* Begin *
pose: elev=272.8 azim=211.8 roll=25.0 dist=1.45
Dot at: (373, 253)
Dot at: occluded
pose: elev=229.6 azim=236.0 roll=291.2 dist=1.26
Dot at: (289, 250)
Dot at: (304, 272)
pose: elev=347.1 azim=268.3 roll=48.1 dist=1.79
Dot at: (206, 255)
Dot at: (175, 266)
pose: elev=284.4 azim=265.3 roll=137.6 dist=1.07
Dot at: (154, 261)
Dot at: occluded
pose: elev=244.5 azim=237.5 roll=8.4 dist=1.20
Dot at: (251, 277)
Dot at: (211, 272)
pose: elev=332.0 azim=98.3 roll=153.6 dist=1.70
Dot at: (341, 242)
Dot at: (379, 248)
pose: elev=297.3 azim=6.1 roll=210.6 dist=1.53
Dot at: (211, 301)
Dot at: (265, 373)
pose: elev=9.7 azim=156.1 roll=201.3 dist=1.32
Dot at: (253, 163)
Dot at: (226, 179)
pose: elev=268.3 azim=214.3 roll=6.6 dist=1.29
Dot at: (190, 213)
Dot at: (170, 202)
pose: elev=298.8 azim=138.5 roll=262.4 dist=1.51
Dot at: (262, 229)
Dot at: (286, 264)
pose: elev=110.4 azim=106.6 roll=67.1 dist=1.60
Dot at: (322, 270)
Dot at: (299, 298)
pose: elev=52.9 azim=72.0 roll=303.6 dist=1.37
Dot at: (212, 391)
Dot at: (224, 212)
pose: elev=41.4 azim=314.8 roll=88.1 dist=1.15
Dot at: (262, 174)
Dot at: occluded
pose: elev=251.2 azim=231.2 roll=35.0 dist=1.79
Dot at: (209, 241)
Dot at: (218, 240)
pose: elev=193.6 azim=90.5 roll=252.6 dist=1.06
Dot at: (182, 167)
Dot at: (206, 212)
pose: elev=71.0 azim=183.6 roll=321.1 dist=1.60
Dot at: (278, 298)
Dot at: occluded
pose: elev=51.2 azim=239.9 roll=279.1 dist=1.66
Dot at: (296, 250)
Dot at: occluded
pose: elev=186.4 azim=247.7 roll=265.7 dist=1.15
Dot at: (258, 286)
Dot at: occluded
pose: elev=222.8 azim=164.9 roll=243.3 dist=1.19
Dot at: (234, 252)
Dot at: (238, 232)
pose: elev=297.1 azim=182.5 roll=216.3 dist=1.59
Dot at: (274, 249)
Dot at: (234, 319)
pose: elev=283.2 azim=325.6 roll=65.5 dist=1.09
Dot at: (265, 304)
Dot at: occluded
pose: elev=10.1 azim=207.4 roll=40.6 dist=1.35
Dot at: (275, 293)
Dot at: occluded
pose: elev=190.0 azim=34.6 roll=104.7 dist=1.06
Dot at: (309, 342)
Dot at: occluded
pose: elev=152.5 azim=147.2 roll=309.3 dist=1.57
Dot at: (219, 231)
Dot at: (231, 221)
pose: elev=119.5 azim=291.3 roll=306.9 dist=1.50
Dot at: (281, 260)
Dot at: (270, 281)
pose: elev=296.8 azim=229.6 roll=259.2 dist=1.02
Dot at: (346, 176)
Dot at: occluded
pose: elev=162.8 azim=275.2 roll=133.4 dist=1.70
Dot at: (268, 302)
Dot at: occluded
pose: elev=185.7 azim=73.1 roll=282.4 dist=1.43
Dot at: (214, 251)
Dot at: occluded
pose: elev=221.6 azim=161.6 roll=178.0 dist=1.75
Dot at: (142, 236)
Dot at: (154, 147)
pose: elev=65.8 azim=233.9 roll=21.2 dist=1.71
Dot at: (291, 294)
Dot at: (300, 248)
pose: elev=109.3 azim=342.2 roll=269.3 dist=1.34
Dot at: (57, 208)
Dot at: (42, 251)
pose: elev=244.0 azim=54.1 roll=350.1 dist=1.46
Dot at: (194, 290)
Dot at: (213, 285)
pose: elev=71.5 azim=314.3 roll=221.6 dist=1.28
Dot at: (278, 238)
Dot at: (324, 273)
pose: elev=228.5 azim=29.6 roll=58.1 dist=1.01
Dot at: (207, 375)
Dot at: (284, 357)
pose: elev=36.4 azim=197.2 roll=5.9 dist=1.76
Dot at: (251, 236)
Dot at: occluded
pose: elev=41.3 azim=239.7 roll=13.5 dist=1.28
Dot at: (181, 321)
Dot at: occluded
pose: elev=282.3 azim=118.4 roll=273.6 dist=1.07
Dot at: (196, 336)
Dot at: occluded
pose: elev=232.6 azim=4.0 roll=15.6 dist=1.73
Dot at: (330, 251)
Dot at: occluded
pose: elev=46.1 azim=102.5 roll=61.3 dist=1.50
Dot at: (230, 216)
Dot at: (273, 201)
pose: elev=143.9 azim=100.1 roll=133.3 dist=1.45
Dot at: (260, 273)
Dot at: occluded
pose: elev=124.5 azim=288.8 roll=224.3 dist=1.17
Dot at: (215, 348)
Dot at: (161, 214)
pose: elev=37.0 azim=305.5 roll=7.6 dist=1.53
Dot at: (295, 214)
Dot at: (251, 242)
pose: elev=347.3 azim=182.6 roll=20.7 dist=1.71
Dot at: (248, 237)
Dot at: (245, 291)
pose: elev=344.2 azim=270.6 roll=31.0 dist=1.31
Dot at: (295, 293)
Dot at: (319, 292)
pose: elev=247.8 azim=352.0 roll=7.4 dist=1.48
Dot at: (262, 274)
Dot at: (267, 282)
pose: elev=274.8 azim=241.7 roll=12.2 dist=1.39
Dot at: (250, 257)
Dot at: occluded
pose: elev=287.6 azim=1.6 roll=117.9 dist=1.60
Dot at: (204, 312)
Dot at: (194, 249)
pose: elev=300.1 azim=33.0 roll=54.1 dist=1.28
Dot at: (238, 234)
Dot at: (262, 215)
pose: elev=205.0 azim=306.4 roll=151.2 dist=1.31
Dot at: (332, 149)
* End *
TASK TO CARRY OUT: Write the lines above again, replacing "pose" with "camera" everywhere it appears and leaving everything else unchanged.

EXERCISE SOLUTION:
camera: elev=272.8 azim=211.8 roll=25.0 dist=1.45
Dot at: (373, 253)
Dot at: occluded
camera: elev=229.6 azim=236.0 roll=291.2 dist=1.26
Dot at: (289, 250)
Dot at: (304, 272)
camera: elev=347.1 azim=268.3 roll=48.1 dist=1.79
Dot at: (206, 255)
Dot at: (175, 266)
camera: elev=284.4 azim=265.3 roll=137.6 dist=1.07
Dot at: (154, 261)
Dot at: occluded
camera: elev=244.5 azim=237.5 roll=8.4 dist=1.20
Dot at: (251, 277)
Dot at: (211, 272)
camera: elev=332.0 azim=98.3 roll=153.6 dist=1.70
Dot at: (341, 242)
Dot at: (379, 248)
camera: elev=297.3 azim=6.1 roll=210.6 dist=1.53
Dot at: (211, 301)
Dot at: (265, 373)
camera: elev=9.7 azim=156.1 roll=201.3 dist=1.32
Dot at: (253, 163)
Dot at: (226, 179)
camera: elev=268.3 azim=214.3 roll=6.6 dist=1.29
Dot at: (190, 213)
Dot at: (170, 202)
camera: elev=298.8 azim=138.5 roll=262.4 dist=1.51
Dot at: (262, 229)
Dot at: (286, 264)
camera: elev=110.4 azim=106.6 roll=67.1 dist=1.60
Dot at: (322, 270)
Dot at: (299, 298)
camera: elev=52.9 azim=72.0 roll=303.6 dist=1.37
Dot at: (212, 391)
Dot at: (224, 212)
camera: elev=41.4 azim=314.8 roll=88.1 dist=1.15
Dot at: (262, 174)
Dot at: occluded
camera: elev=251.2 azim=231.2 roll=35.0 dist=1.79
Dot at: (209, 241)
Dot at: (218, 240)
camera: elev=193.6 azim=90.5 roll=252.6 dist=1.06
Dot at: (182, 167)
Dot at: (206, 212)
camera: elev=71.0 azim=183.6 roll=321.1 dist=1.60
Dot at: (278, 298)
Dot at: occluded
camera: elev=51.2 azim=239.9 roll=279.1 dist=1.66
Dot at: (296, 250)
Dot at: occluded
camera: elev=186.4 azim=247.7 roll=265.7 dist=1.15
Dot at: (258, 286)
Dot at: occluded
camera: elev=222.8 azim=164.9 roll=243.3 dist=1.19
Dot at: (234, 252)
Dot at: (238, 232)
camera: elev=297.1 azim=182.5 roll=216.3 dist=1.59
Dot at: (274, 249)
Dot at: (234, 319)
camera: elev=283.2 azim=325.6 roll=65.5 dist=1.09
Dot at: (265, 304)
Dot at: occluded
camera: elev=10.1 azim=207.4 roll=40.6 dist=1.35
Dot at: (275, 293)
Dot at: occluded
camera: elev=190.0 azim=34.6 roll=104.7 dist=1.06
Dot at: (309, 342)
Dot at: occluded
camera: elev=152.5 azim=147.2 roll=309.3 dist=1.57
Dot at: (219, 231)
Dot at: (231, 221)
camera: elev=119.5 azim=291.3 roll=306.9 dist=1.50
Dot at: (281, 260)
Dot at: (270, 281)
camera: elev=296.8 azim=229.6 roll=259.2 dist=1.02
Dot at: (346, 176)
Dot at: occluded
camera: elev=162.8 azim=275.2 roll=133.4 dist=1.70
Dot at: (268, 302)
Dot at: occluded
camera: elev=185.7 azim=73.1 roll=282.4 dist=1.43
Dot at: (214, 251)
Dot at: occluded
camera: elev=221.6 azim=161.6 roll=178.0 dist=1.75
Dot at: (142, 236)
Dot at: (154, 147)
camera: elev=65.8 azim=233.9 roll=21.2 dist=1.71
Dot at: (291, 294)
Dot at: (300, 248)
camera: elev=109.3 azim=342.2 roll=269.3 dist=1.34
Dot at: (57, 208)
Dot at: (42, 251)
camera: elev=244.0 azim=54.1 roll=350.1 dist=1.46
Dot at: (194, 290)
Dot at: (213, 285)
camera: elev=71.5 azim=314.3 roll=221.6 dist=1.28
Dot at: (278, 238)
Dot at: (324, 273)
camera: elev=228.5 azim=29.6 roll=58.1 dist=1.01
Dot at: (207, 375)
Dot at: (284, 357)
camera: elev=36.4 azim=197.2 roll=5.9 dist=1.76
Dot at: (251, 236)
Dot at: occluded
camera: elev=41.3 azim=239.7 roll=13.5 dist=1.28
Dot at: (181, 321)
Dot at: occluded
camera: elev=282.3 azim=118.4 roll=273.6 dist=1.07
Dot at: (196, 336)
Dot at: occluded
camera: elev=232.6 azim=4.0 roll=15.6 dist=1.73
Dot at: (330, 251)
Dot at: occluded
camera: elev=46.1 azim=102.5 roll=61.3 dist=1.50
Dot at: (230, 216)
Dot at: (273, 201)
camera: elev=143.9 azim=100.1 roll=133.3 dist=1.45
Dot at: (260, 273)
Dot at: occluded
camera: elev=124.5 azim=288.8 roll=224.3 dist=1.17
Dot at: (215, 348)
Dot at: (161, 214)
camera: elev=37.0 azim=305.5 roll=7.6 dist=1.53
Dot at: (295, 214)
Dot at: (251, 242)
camera: elev=347.3 azim=182.6 roll=20.7 dist=1.71
Dot at: (248, 237)
Dot at: (245, 291)
camera: elev=344.2 azim=270.6 roll=31.0 dist=1.31
Dot at: (295, 293)
Dot at: (319, 292)
camera: elev=247.8 azim=352.0 roll=7.4 dist=1.48
Dot at: (262, 274)
Dot at: (267, 282)
camera: elev=274.8 azim=241.7 roll=12.2 dist=1.39
Dot at: (250, 257)
Dot at: occluded
camera: elev=287.6 azim=1.6 roll=117.9 dist=1.60
Dot at: (204, 312)
Dot at: (194, 249)
camera: elev=300.1 azim=33.0 roll=54.1 dist=1.28
Dot at: (238, 234)
Dot at: (262, 215)
camera: elev=205.0 azim=306.4 roll=151.2 dist=1.31
Dot at: (332, 149)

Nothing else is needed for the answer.